**WORK REQUIRED:** In the profile of Christopher Gray, how much scholarship money had he amassed by the time his last check came in?

**EXERCISE PASSAGE:**
+++

Meet the developer: Christopher Gray
June 4, 2020
As a teenager in Alabama, Christopher Gray was a straight-A student, community volunteer, and relentless dreamer. He was also the son of a single mother who’d lost her job to the recession. At times during his high school years, they were homeless.
With graduation looming, Gray came to see college as a necessity, but one priced like a luxury item. Lacking internet access at home, he searched for scholarships at the library, one hour at a time, in keeping with the posted screen limits. He often wrote 500-word application essays on his phone — not a smartphone but a chunky 2008 model with a tiny keyboard. He did this for seven months.
“I saw a problem and I tried to fix it,” he says from a Hollywood office populated by a handful of coworkers and one very large dog named Milk. “My grandma always told me, ‘You have to work. You have to ignore whatever is going on around you, put your head down, and focus.’”
When his first scholarship check arrived, he sensed his efforts paying off. By the time the last one came in, Gray had amassed $1.3 million.
He used the money to study finance and entrepreneurship at Drexel University (and to cover his living expenses for all four years). But the process nagged at him. How, he thought, could it be so disjointed? How many students had it discouraged from going or even applying to college?

+++

**PROVIDED DATA:**
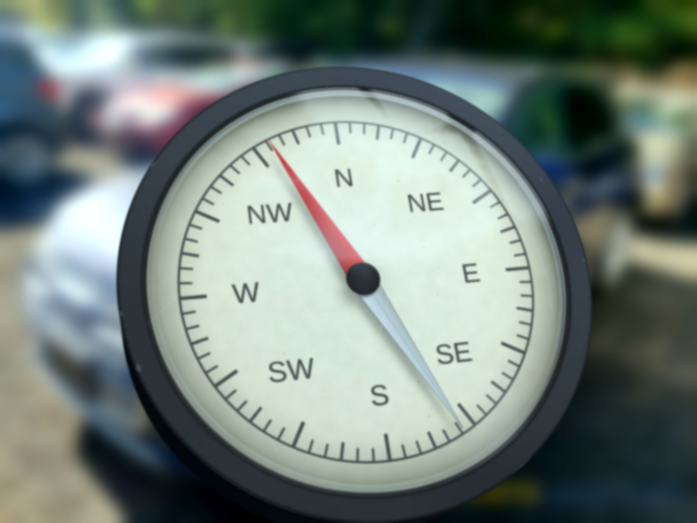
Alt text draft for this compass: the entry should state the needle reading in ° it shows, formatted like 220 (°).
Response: 335 (°)
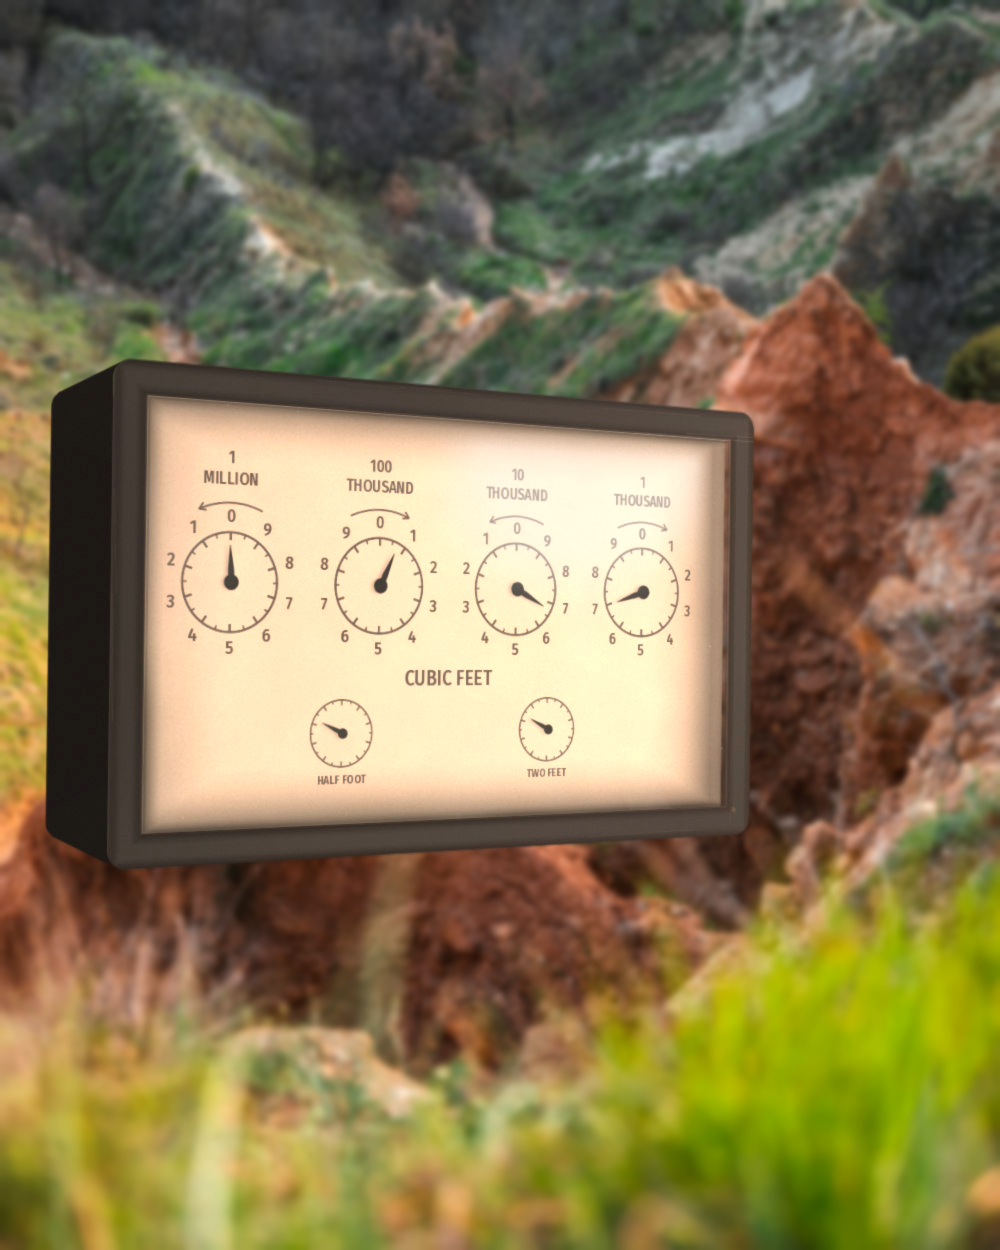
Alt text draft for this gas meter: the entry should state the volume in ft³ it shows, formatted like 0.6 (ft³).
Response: 6700 (ft³)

+++

**ANSWER:** $1.3 million